Friday 21 August 2015

A dare poem.


The Heron

Down the boot strewn stairs 
behind the usual melee of dogs eager to exit 
falling over the stuff we would have in our porch 
if we had a porch.
We spew out into the late Sunday afternoon.
A single welly bumps all the way down to rest on the last stair.

The air is cool and fresh
ahead the dogs run 
scampering wildly, guessing which way we will go.

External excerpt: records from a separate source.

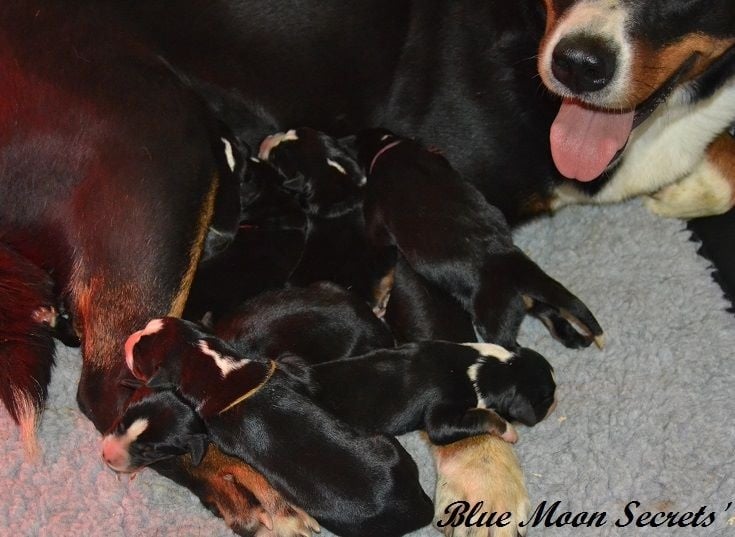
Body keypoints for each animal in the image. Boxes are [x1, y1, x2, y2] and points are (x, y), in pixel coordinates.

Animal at [356, 128, 604, 350]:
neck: (390, 147)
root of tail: (515, 265)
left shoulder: (376, 222)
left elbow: (380, 266)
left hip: (494, 322)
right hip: (537, 300)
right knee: (553, 317)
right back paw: (578, 339)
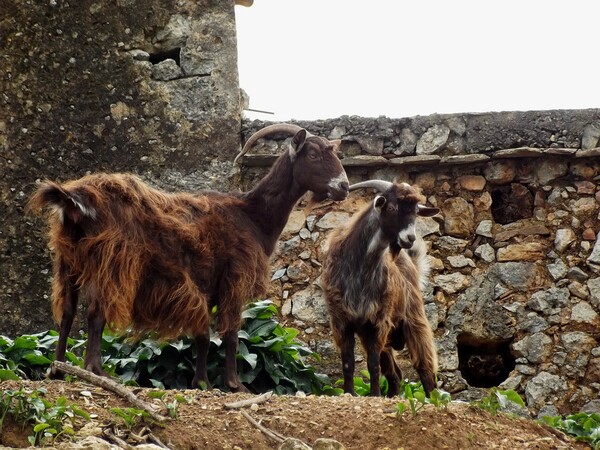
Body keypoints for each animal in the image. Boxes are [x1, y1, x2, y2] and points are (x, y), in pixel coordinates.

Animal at [28, 122, 350, 390]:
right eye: (313, 155)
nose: (344, 186)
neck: (252, 215)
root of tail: (74, 200)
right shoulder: (234, 279)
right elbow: (231, 333)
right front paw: (235, 385)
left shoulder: (205, 286)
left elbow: (203, 336)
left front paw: (201, 382)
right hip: (111, 261)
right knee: (96, 312)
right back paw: (95, 370)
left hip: (68, 262)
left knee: (67, 313)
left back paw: (57, 369)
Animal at [322, 180, 438, 398]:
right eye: (391, 208)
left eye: (416, 212)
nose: (410, 238)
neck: (359, 268)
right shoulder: (342, 321)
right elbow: (348, 363)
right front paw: (349, 392)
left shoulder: (378, 321)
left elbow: (373, 364)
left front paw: (374, 394)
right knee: (395, 373)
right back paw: (393, 395)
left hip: (413, 318)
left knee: (425, 365)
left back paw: (433, 398)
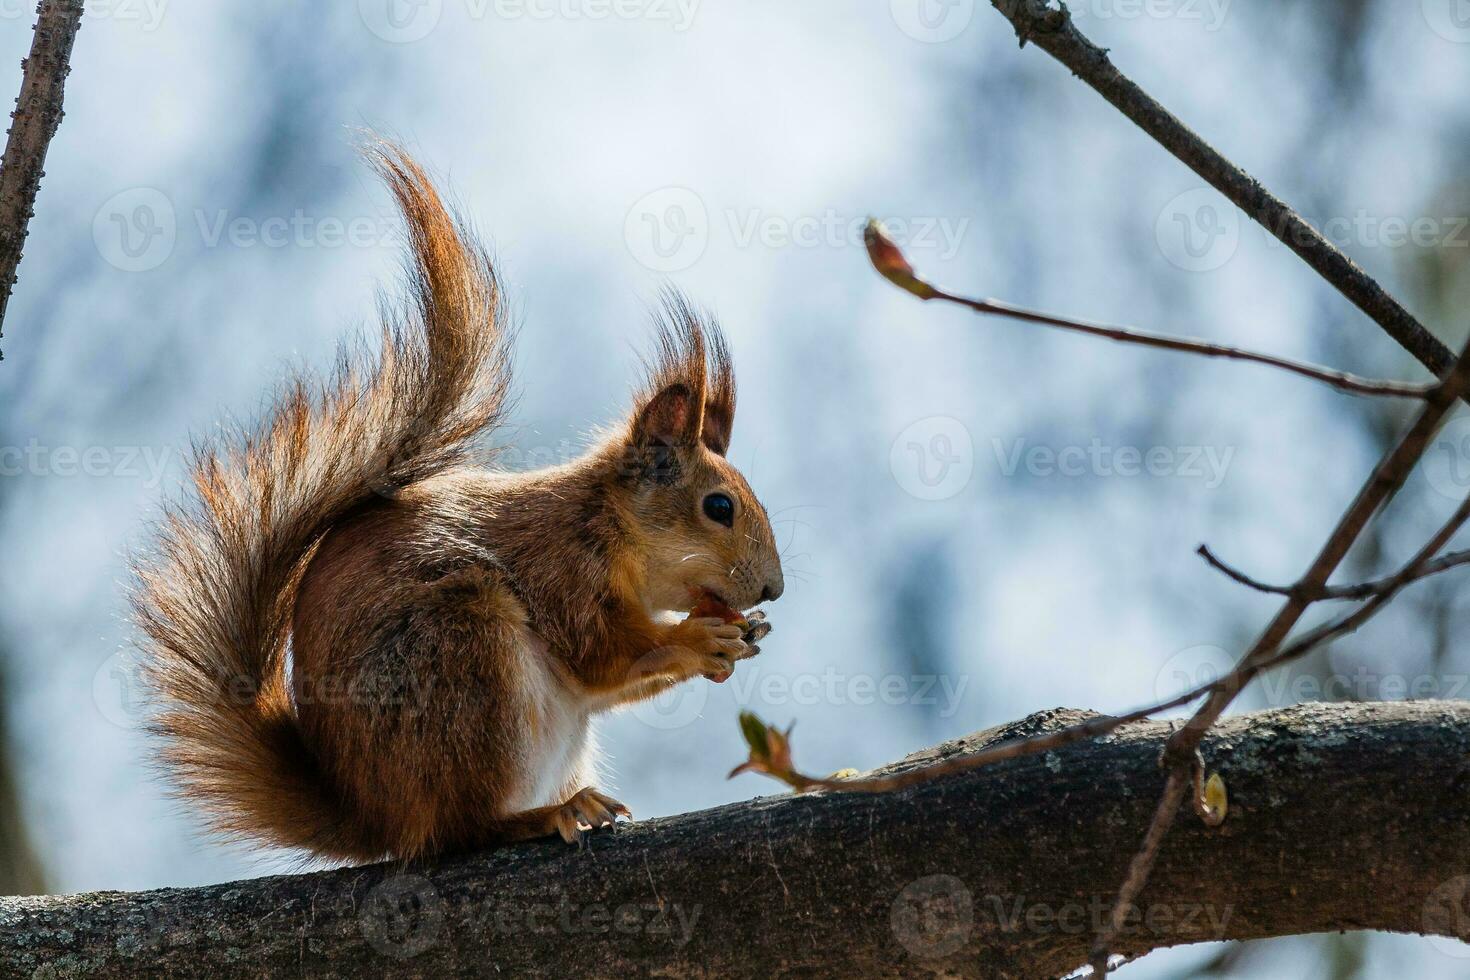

I have nothing left in me.
Answered, nurtured, argued, 
reassured, explained.
Spent.
I am done.
Undone.

A walking piece of taxidermy.
I have a mother’s skin. 
Insides stuffed with love and should and need to, 
guilt, more love,
held in with coping, 
bound with responsibilty.
Colours faded like butterfly dust,
music on mute.
My stitches are pulling.

I need to remember what used to be inside.

Breathe out.
Breathe in.
Breathe out...

I walk along the leat
rich guinness brown
churning
swirling fast
rushing to join the river again,
leaves circling, surfacing,
diving.

The left over rain 
tap
tap 
taps the leaves. 
Bouncing droplets.
Washed clean, the green beechwood glistens in the new sun.


Suddenly a heron rises from the river.
Pulling itself upward with a slow hard won grace
It seems huge, this creature.
It has nothing to do with me.
It is awesome and free.
It is wild.

Unbidden into my head 
hysterical laughing relief, all I can think is
Thank fuck, I don’t have to feed the heron.